- [PROVIDED MATERIAL]
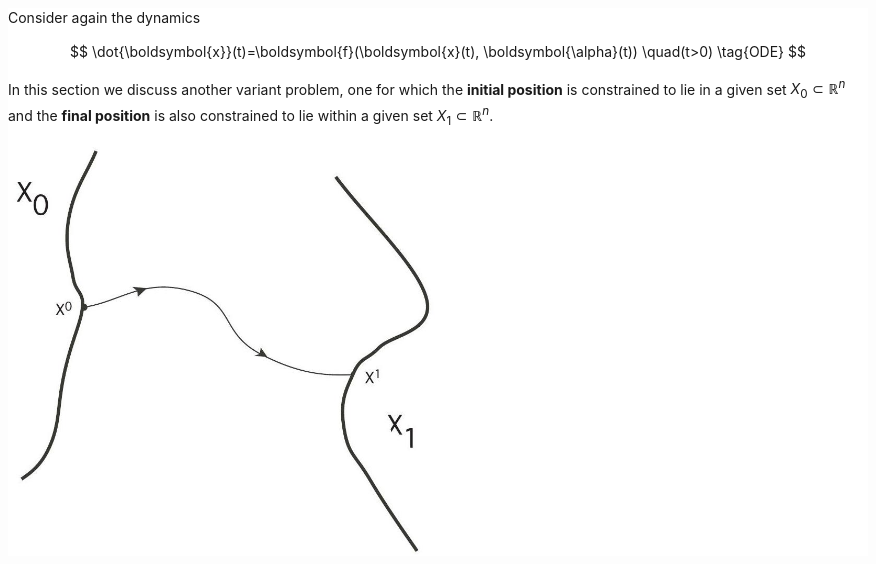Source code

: Consider again the dynamics

$$
\dot{\boldsymbol{x}}(t)=\boldsymbol{f}(\boldsymbol{x}(t), \boldsymbol{\alpha}(t)) \quad(t>0) \tag{ODE}
$$

In this section we discuss another variant problem, one for which the **initial position** is constrained to lie in a given set $X_{0} \subset \mathbb{R}^{n}$ and the **final position** is also constrained to lie within a given set $X_{1} \subset \mathbb{R}^{n}$.

<img src="/control_om4_4_4_transversality.JPG" alt="full v-h curve but failed" width="50%" align="middle">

- [DESCRIPTION OF THE TASK] Report every line in the entries above that contains the string "initial", treating uppercase and lowercase letters as distinct.

- [RESPONSE BELOW]
In this section we discuss another variant problem, one for which the **initial position** is constrained to lie in a given set $X_{0} \subset \mathbb{R}^{n}$ and the **final position** is also constrained to lie within a given set $X_{1} \subset \mathbb{R}^{n}$.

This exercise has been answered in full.